I haven't read a Sleeping Beauty book since I was a freshman in college - I didn't think they were boring then, but granted, I was a teenager. No idea what I'd think now.
Literary Buffistas 3: Don't Parse the Blurb, Dear.
There's more to life than watching Buffy the Vampire Slayer! No. Really, there is! Honestly! Here's a place for Buffistas to come and discuss what it is they're reading, their favorite authors and poets. "Geez. Crack a book sometime."
I think the "ooh, aren't we scandalous!" books at university were the Storm Constantine and the Jaqueline Carey ones. I tried reading the Kushiel books again, I just can't. Way too rhapsodic about their content matter for me. I prefer something more cynical.

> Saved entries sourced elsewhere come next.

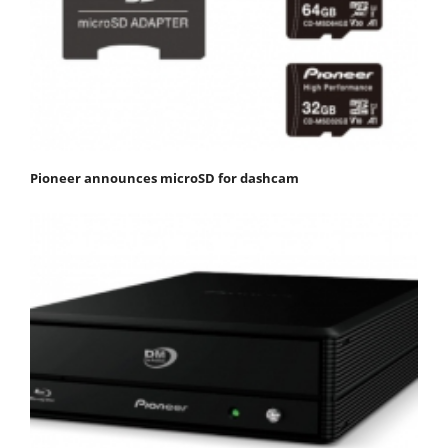
Pioneer announces microSD for dashcam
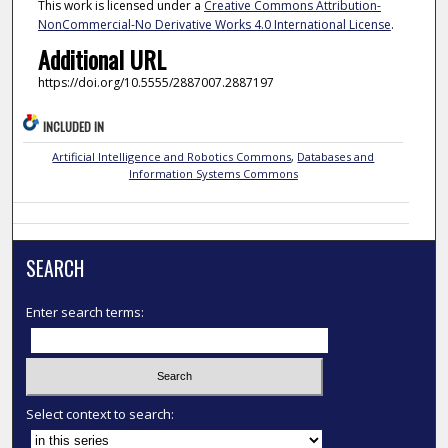
This work is licensed under a
Creative Commons Attribution-
NonCommercial-No Derivative Works 4.0 International License
.
Additional URL
https://doi.org/10.5555/2887007.2887197
INCLUDED IN
Artificial Intelligence and Robotics Commons
,
Databases and
Information Systems Commons
SEARCH
Enter search terms:
Select context to search:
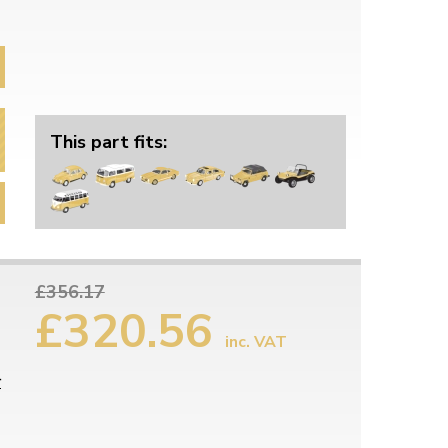
This part fits:
£356.17
£320.56
inc. VAT
r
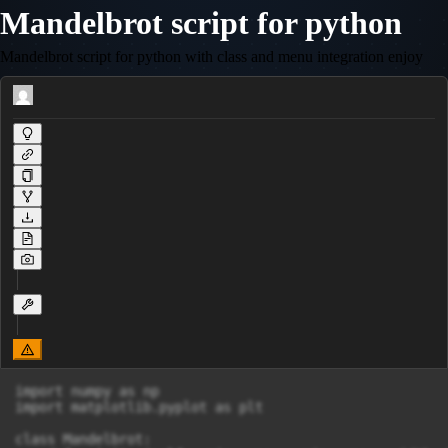
Mandelbrot script for python
Mandelbrot script for python with class and menu integration enjoy
import numpy as np

import matplotlib.pyplot as plt

class Mandelbrot:
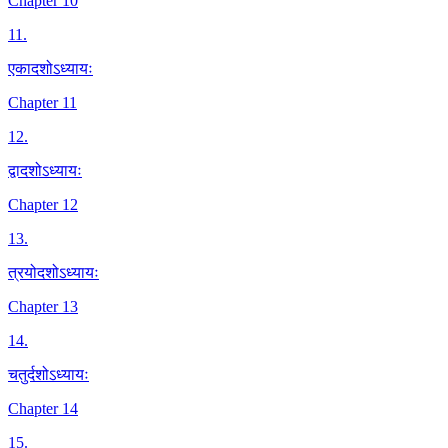
Chapter 10
11
.
एकादशोऽध्यायः
Chapter 11
12
.
द्वादशोऽध्यायः
Chapter 12
13
.
त्रयोदशोऽध्यायः
Chapter 13
14
.
चतुर्दशोऽध्यायः
Chapter 14
15
.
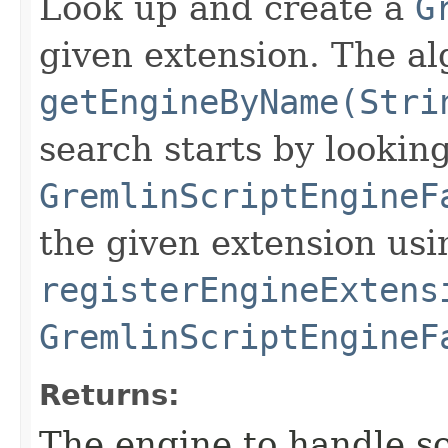
Look up and create a
G
given extension. The a
getEngineByName(Stri
search starts by looking
GremlinScriptEngineF
the given extension usi
registerEngineExtens
GremlinScriptEngineF
Returns:
The engine to handle sc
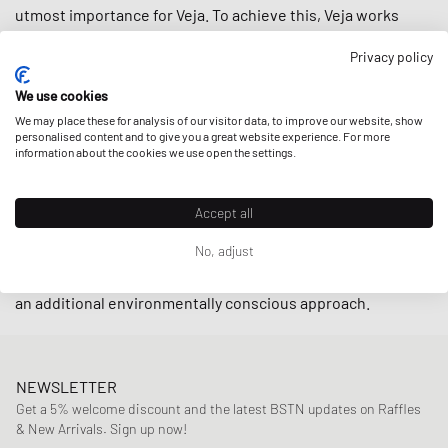
utmost importance for Veja. To achieve this, Veja works
closely with small producers in Brazil under fair trade
Privacy policy
practices endeavoring to
support local communities
while
using
upcycled
and
sustainably-produced materials
such as
We use cookies
organic cotton and wild rubber.
We may place these for analysis of our visitor data, to improve our website, show
personalised content and to give you a great website experience. For more
information about the cookies we use open the settings.
With retro-inspired designs and minimalistic low-cut
models such as the
V-10
and
V-12
, sneakers by Veja are
Accept all
indispensable on the streets these days. The cherry on top
No, adjust
is that the brand also offers their sneakers in an alternative
vegan line
by using
C.W.L.
(corn waste laminate) material for
an additional environmentally conscious approach.
NEWSLETTER
Get a 5% welcome discount and the latest BSTN updates on Raffles
& New Arrivals. Sign up now!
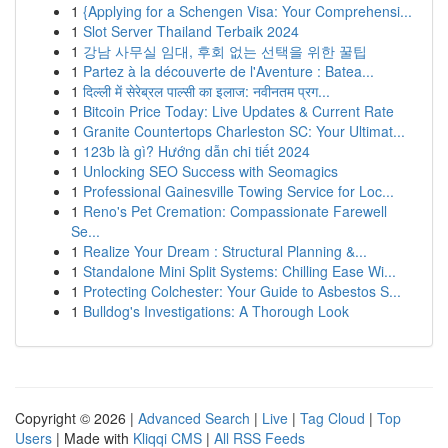
1
{Applying for a Schengen Visa: Your Comprehensi...
1
Slot Server Thailand Terbaik 2024
1
강남 사무실 임대, 후회 없는 선택을 위한 꿀팁
1
Partez à la découverte de l'Aventure : Batea...
1
दिल्ली में सेरेब्रल पाल्सी का इलाज: नवीनतम प्रग...
1
Bitcoin Price Today: Live Updates & Current Rate
1
Granite Countertops Charleston SC: Your Ultimat...
1
123b là gì? Hướng dẫn chi tiết 2024
1
Unlocking SEO Success with Seomagics
1
Professional Gainesville Towing Service for Loc...
1
Reno's Pet Cremation: Compassionate Farewell
Se...
1
Realize Your Dream : Structural Planning &...
1
Standalone Mini Split Systems: Chilling Ease Wi...
1
Protecting Colchester: Your Guide to Asbestos S...
1
Bulldog's Investigations: A Thorough Look
Copyright © 2026 |
Advanced Search
|
Live
|
Tag Cloud
|
Top
Users
| Made with
Kliqqi CMS
|
All RSS Feeds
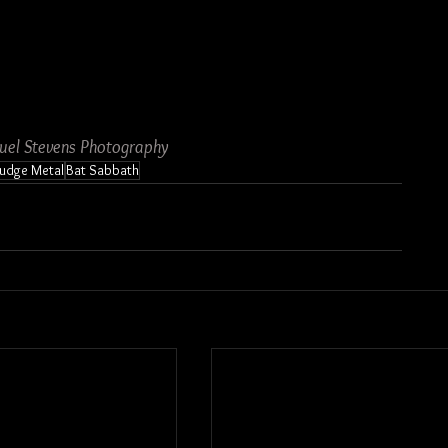
uel Stevens Photography
ludge Metal
Bat Sabbath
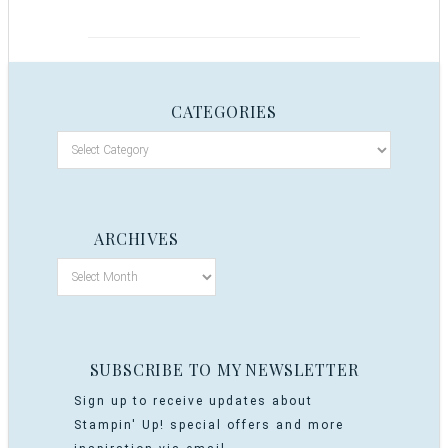
CATEGORIES
ARCHIVES
SUBSCRIBE TO MY NEWSLETTER
Sign up to receive updates about
Stampin' Up! special offers and more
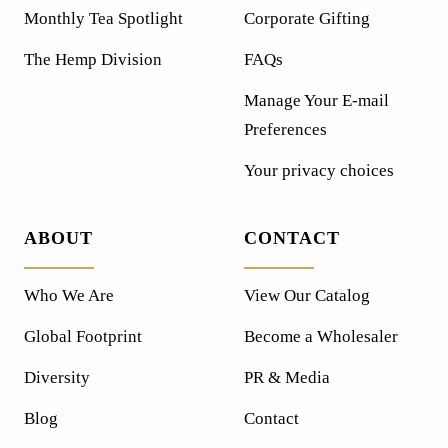
Monthly Tea Spotlight
Corporate Gifting
The Hemp Division
FAQs
Manage Your E-mail
Preferences
Your privacy choices
ABOUT
CONTACT
Who We Are
View Our Catalog
Global Footprint
Become a Wholesaler
Diversity
PR & Media
Blog
Contact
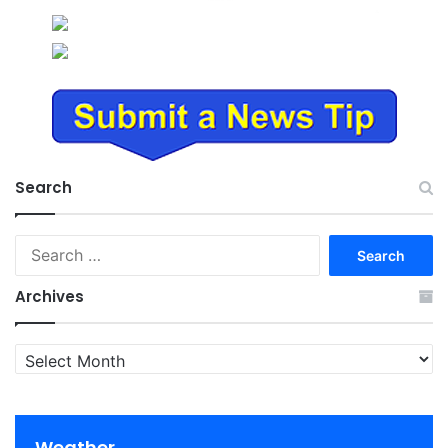
Search
Search
for:
Archives
Archives
Weather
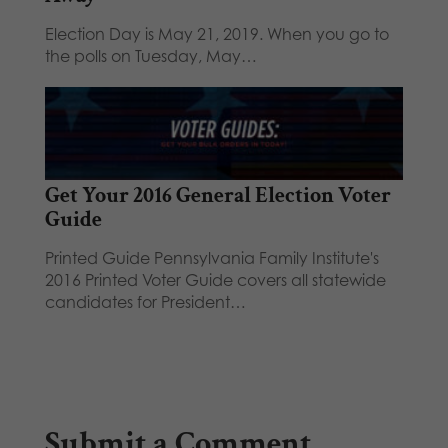
Election Day is May 21, 2019. When you go to
the polls on Tuesday, May…
Get Your 2016 General Election Voter
Guide
Printed Guide Pennsylvania Family Institute's
2016 Printed Voter Guide covers all statewide
candidates for President…
Submit a Comment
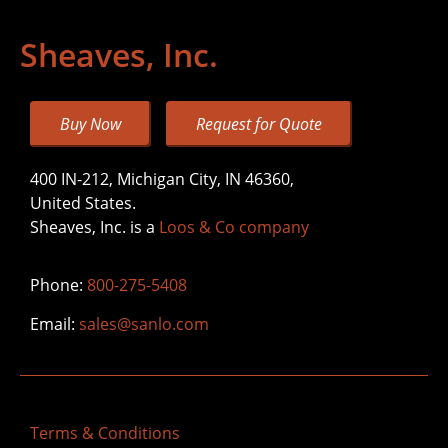
Sheaves, Inc.
Buy Now
Request for Quote
400 IN-212, Michigan City, IN 46360,
United States.
Sheaves, Inc. is a
Loos & Co company
Phone:
800-275-5408
Email:
sales@sanlo.com
Terms & Conditions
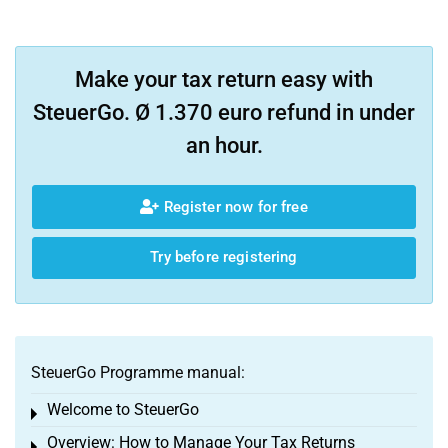
Make your tax return easy with
SteuerGo. Ø 1.370 euro refund in under
an hour.
Register now for free
Try before registering
SteuerGo Programme manual:
Welcome to SteuerGo
Toggle menu
Overview: How to Manage Your Tax Returns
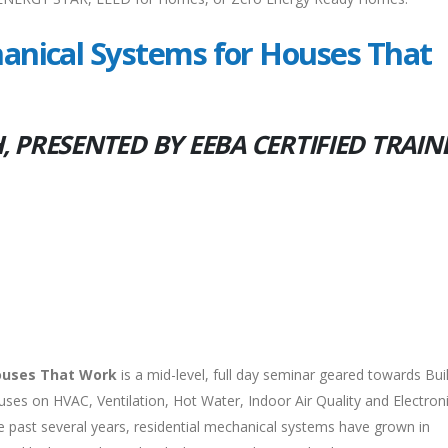
nical Systems for Houses That
 PRESENTED BY EEBA CERTIFIED TRAIN
ouses That Work
is a mid-level, full day seminar geared towards Bui
cuses on HVAC, Ventilation, Hot Water, Indoor Air Quality and Electron
 past several years, residential mechanical systems have grown in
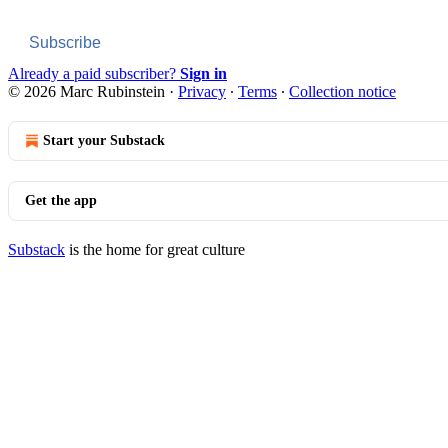
Subscribe
Already a paid subscriber?
Sign in
© 2026 Marc Rubinstein
·
Privacy
∙
Terms
∙
Collection notice
Start your Substack
Get the app
Substack
is the home for great culture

I remember LOVING Lasher when I first read it, and Interview with the Vampire and The Vampire Lestat too. (All in high school.) Nothing else really sticks out for me, except I know I looked through one of the Sleeping Beauty books in the bookstore and was not terribly impressed. The last Rice I read was probably Memnoch the Devil, and I gave up after that.
God, yes. I read the first one, Sleeping Beauty, I guess, and I was bored and fairly squicked by how clear it seemed that her sexual fantasies/needs were right there on the page.
It occurs to me that Anne Rice is basically what Laurel K. Hamilton would have been if she kept her vampire/supernatural stories and TMI kinky wish fulfillment in separate books.
Sleeping Beauty didn't scandalize me, but then I was reading Phillip Jose Farmer and Gordon Merrick in high school.
Did you know that Gail Carriger is doing a new series set in the same universe? (But young adult and 25 years earlier). Here's the description from Goodreads:
Etiquette & Espionage (The Finishing School #1)
First in a four book YA series. The Finishing School series will be set 25 years before the Parasol Protectorate but in the same universe.
Rayne, I did not. That sounds like fun!!
Never been an Anne Rice fan, really.
I did know that and have been looking forward to it madly.
I knew that, and am pretty psyched about it.
I read tons of Anne Rice, starting in high school. I adored them, of course. I read some of Belinda; was bored. Read all of the Sleeping Beauty books, was bored by the middle of the 2nd (my first intro to BDSM, really) and was all "BLAHBLAH ass-sex flogging ball-gag ponyboys, BLAH BLAH, whatever, ok."
I liked Merrick. And I liked the Mayfair books until the 3rd or 4th one, but by that time, I was all cynical and "Let your editor do her job, bitch!! Don't believe your own hype!"
I have tons of books on the TBR pile, and several I want to review that I've liked, but I've been swamped with paying jobs.
Most of them are resumes, which pay the grocery bill, but I'm really trying to get more booky/geeky jobs. I've gotten some interviews, but I don't have anyone who wants to give me money for them -- YET. Man, I REALLY love interviewing authors. Amy got me hooked. I've got an interview with Laura Anne Gilman scheduled, as soon as Dragon Virus gets here (small press, print-only), and I can blaze through it. I'm a thorough researcher.
I only have heard the audio book of Cry to Heaven but it was read by Tim Curry and just hearing him say "Tonio" turned my bones to butter.
Was there a consensus on A Discovery of Witches? My mom has a copy I can borrow, but I seem to remember some readers here didn't like it.
Amy, I liked it quite a bit. More than I thought I would.